In extreme cases, the vibrations may cause damage to the buildings. When cyclic loading is repeated that may cause strength loss and even leads to fatigue failure. As mentioned above if the vibrations coincide (matches) with the natural frequency of the structure resonance occurs which induces vibratory motion in higher amplitude. Rigid components generally affected than flexible components in buildings or structures due to vibrations.
In the case of old buildings, they have less strength or tolerance compared to buildings in the modern era. That makes old buildings are very sensitive to vibrations. In old buildings, the cyclic vibrations can easily crack the brittle elements and lead to structural instability. This is an issue faced in securing heritage buildings or historic buildings.
The vibration induced by traffic can cracks the building walls or ceiling or even foundation too. The traffic vibration is; commonly varies in between 5Hz to 25Hz. If a building is subjected to traffic vibration for many years fatigue damage can occur also sometimes soil settlement can happen (mostly in sandy soil) and that leads to uneven movement of buildings. Seismic related damages in buildings are almost similar to the above mentioned. The destruction intensity depends on the seismic force (P-waves and S-waves)
How to Control Structural Vibrations?
The vibration control systems can broadly be divided into three categories:
Passive Vibration Control:
In this method, mechanical devices of components such as shock absorber, air cushion or cylinder piston arrangement Tuned Mass Damper (TMD) etc. used to absorb vibrations. It does not use any type of sensors or external power source. These energy dissipating devices attached to the main structure and when the vibration happens it will absorb the energy and stabilize the building.

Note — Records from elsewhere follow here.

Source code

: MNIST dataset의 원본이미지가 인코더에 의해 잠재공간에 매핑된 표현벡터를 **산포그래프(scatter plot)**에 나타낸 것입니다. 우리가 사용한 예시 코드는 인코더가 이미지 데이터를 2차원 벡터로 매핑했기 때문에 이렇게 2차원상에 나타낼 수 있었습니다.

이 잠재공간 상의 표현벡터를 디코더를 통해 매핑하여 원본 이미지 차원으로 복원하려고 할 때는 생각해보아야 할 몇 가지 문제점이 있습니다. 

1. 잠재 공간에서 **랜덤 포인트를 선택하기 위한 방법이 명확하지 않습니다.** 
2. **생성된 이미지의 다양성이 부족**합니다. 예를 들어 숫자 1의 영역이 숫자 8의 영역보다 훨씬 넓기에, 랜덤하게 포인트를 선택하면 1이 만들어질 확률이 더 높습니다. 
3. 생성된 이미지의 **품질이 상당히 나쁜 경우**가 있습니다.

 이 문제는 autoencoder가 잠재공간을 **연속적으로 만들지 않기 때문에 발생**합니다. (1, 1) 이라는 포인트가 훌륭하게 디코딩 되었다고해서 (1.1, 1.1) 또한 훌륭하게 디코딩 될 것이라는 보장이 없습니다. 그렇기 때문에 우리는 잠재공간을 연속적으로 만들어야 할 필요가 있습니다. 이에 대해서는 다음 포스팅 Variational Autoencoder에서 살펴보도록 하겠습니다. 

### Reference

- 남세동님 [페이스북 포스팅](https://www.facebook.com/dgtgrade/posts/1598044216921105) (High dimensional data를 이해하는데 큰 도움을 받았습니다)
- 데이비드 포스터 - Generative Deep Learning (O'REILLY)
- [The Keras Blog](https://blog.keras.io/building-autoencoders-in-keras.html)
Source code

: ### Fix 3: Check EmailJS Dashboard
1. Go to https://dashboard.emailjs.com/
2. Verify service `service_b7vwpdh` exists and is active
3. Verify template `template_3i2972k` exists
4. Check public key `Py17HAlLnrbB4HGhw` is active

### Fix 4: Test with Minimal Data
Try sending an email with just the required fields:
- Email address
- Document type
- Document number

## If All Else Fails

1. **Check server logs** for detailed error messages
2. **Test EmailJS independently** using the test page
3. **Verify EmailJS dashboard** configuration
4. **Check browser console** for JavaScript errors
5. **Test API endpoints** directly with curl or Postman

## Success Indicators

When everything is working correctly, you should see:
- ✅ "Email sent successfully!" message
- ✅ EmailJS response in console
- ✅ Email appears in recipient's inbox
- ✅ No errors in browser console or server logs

The base Isolation method is also a passive vibration control technique
Active vibration control:
In this method, the vibration or unwanted motion on buildings or structures are detected by the help of sensors and a powered actuator to generate force to prevent the vibration. This method needs an external power source or energy to work. Active Brace System or Active Tendon System are examples of active vibration control.
Hybrid vibration control system:
It is a combination of active vibration control and passive vibration control. Sensors and controllers are used in this system to act against hazardous the vibrations in buildings and maintain stability. It uses a limited amount of external energy compared to an active vibration control system. Hybrid Mass Damper System (HMD) is the most commonly used vibration control in buildings. It is a combination of TMD and an active actuator.
Vibration control is very important for the stability and durability of a building or structures. But unfortunately, there is not giving much importance to vibration control in buildings. From the project planning, itself should find out the possible vibration sources that can affect the structures. Also, maintain smooth roads and keeping a safe distance from roads to buildings will reduce the vibrations due to traffic movement. These possible remedial methods should be adopted to minimize the vibrations and ensure that the designed structural members have the stability to overcome the dynamic loading (including earthquake loads) which is hazardous to buildings.